§ ТЕКСТ ДЛЯ ЧТЕНИЯ:
Жизнь Фрейда представляет интерес не только вследствие огромного влияния его трудов, но и потому, что с ней перекликаются многие особенности духовной жизни и истории евреев. Ряд его позиций типичен для евреев. Нельзя сказать, чтобы он был верующим, в том числе верующим в Тору. Он вообще считал религии коллективным заблуждением и всей своей работой стремился показать, что все верования, в том числе и религиозные, суть творение человека. Существуют некоторые разночтения по поводу того, в какой степени он владел ивритом и идишем. Образование, которое он получил, было не столько иудаистским, сколько европейским, классическим и научным. Он писал на превосходном немецком языке, который был отмечен премией Гете. Однако родители его были из галицийских хасидов, причем мать из ультрахасидского города Броды. Никто из его детей не крестился и не женился на неевреях. Его сын Эрнест стал сионистом. Сам он всегда относил себя к евреям, а в последнее десятилетие открыто подчеркивал, что является евреем, а не австрийцем или немцем. Он знал Герцля и уважал его. Никогда не соглашался получить гонорар за перевод своих трудов на иврит или идиш. Его биограф Эрнест Джоунз писал, что Фрейд «всегда ощущал себя евреем до мозга костей… у него почти не было друзей неевреев». Когда его открытия ударили по его популярности, он обратился к Бнай-Брит и позднее так объяснял это: «В моем одиночестве во мне появилась тяга к кругу избранных, благородных людей, которые способны дружески воспринимать меня, независимо от того, сколь наглы мои заявления… То, что Вы евреи, еще больше меня устраивало, ибо я сам еврей, и мне всегда казалось, что отрицать это не только постыдно, но и совершенно бессмысленно».
Впрочем, Фрейд искал в своей среде не только покоя. Он приписывал еврейскому духу особую силу. «Если вы не дадите своему сыну вырасти евреем, – говорил он Максу Графу, – вы лишите его источников энергии, которые ничем нельзя возместить». Но евреи не только обладали огромной энергией – качеством, которое Фрейд очень ценил; они придавали особую ценность идеям, и это он считал еще более жизненно важным. «Мы сохранили свое единство благодаря идеям, – писал он, – и благодаря этому мы выжили». Он верил в еврейскую кафедократию, в верховенство разума и говорил, что основание академии было для него «одним из важнейших событий в нашей истории».

§ ВОПРОСЫ К ТЕКСТУ:
#1 Ответьте на вопросы по тексту о Фрейде.
(a) Какой премией был отмечен немецкий язык, на котором писал Фрейд?
(b) Из какого города происходила мать Фрейда?
(c) Кому Фрейд говорил, что сын, выросший не евреем, лишится источников энергии?
#2 Продолжите текст о Фрейде после его последнего предложения.

§ ИСХОДНЫЕ ДАННЫЕ:
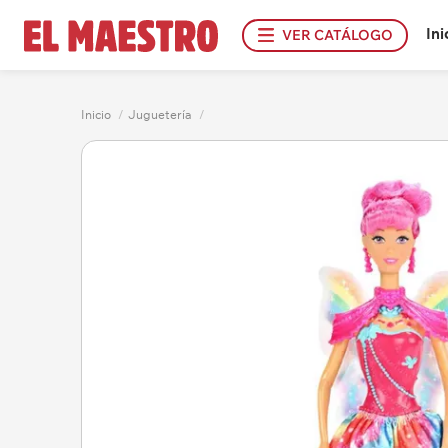
Ini
VER CATÁLOGO
Inicio
/
Juguetería
/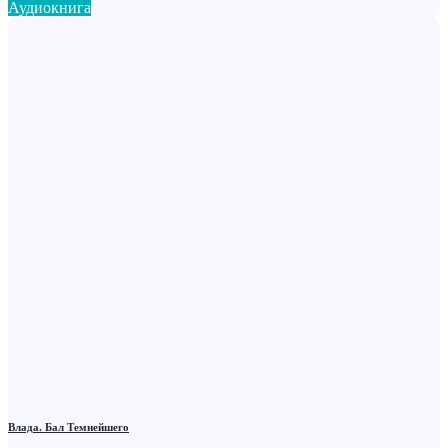
Аудиокнига
Влада. Бал Темнейшего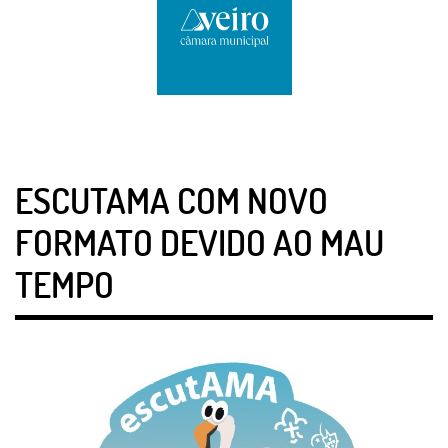
ESCUTAMA COM NOVO
FORMATO DEVIDO AO MAU
TEMPO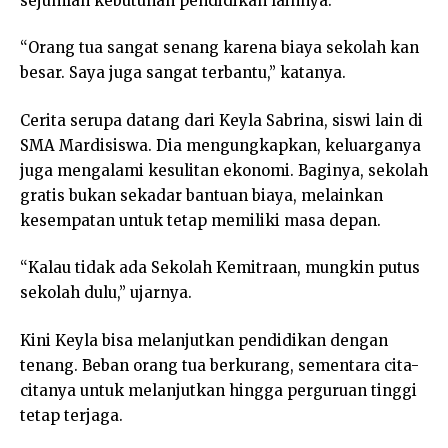
sejumlah kebutuhan pendidikan lainnya.
“Orang tua sangat senang karena biaya sekolah kan
besar. Saya juga sangat terbantu,” katanya.
Cerita serupa datang dari Keyla Sabrina, siswi lain di
SMA Mardisiswa. Dia mengungkapkan, keluarganya
juga mengalami kesulitan ekonomi. Baginya, sekolah
gratis bukan sekadar bantuan biaya, melainkan
kesempatan untuk tetap memiliki masa depan.
“Kalau tidak ada Sekolah Kemitraan, mungkin putus
sekolah dulu,” ujarnya.
Kini Keyla bisa melanjutkan pendidikan dengan
tenang. Beban orang tua berkurang, sementara cita-
citanya untuk melanjutkan hingga perguruan tinggi
tetap terjaga.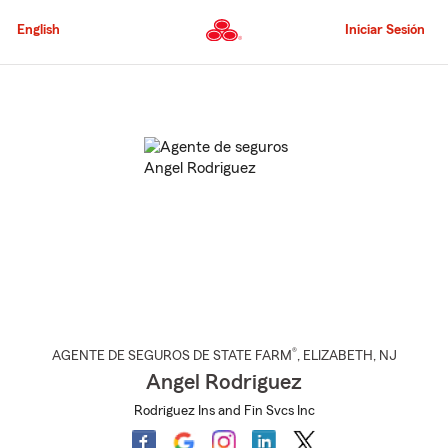
Pasar
al
English
Iniciar Sesión
contenido
principal
Comienzo
del
contenido
principal
®
AGENTE DE SEGUROS DE STATE FARM
,
ELIZABETH
, NJ
Angel Rodriguez
Rodriguez Ins and Fin Svcs Inc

§ ОТВЕТЫ:
#1
(a) Премией Гете.
(b) Из города Броды.
(c) Максу Графу.

#2
Внезапное открытие Фрейдом психоанализа, его переход из врачей в знахари были в чем-то сродни обращению, причем еврейского типа. До середины четвертого десятка он был ученым-медиком. Затем он внезапно утратил интерес к обычной медицине. Еврейской традицией было приберегать что-нибудь загадочное на средний возраст. Такой точки зрения, при всем своем рационализме, придерживался и Маймонид, который очень долго не пытался лечить душевных расстройств. Возраст 36 лет считался пороговым. Баал-Шем-Тов, например, раскрылся как раз на тридцать шестом году. По мнению Эрнеста Джоунза, «скрытый период» Фрейда длился с конца 1887 года (когда ему был 31 год) до публикации в 1892 году «Случая успешного лечения гипнозом» (36 лет). Сам же Фрейд, веря в теорию научного открытия через чудесное озарение, датировал это событие тремя годами позже. Он говорил, что на доме, где на него снизошло во сне открытие, нужно повесить мраморную доску со словами: «В этом доме 24 июля 1895 года доктору Зигмунду Фрейду открылась тайна снов». Джоунз утверждал, что открытию предшествовало изменение личности. Но в любом случае ясно, что Фрейд разработал принципиально новый подход к самооценке человека. Он искал, по выражению Джоунза, ответа «на великий вопрос, как человек стал тем, что он есть», к чему, по сути, сводится «тайна внутренней природы человека».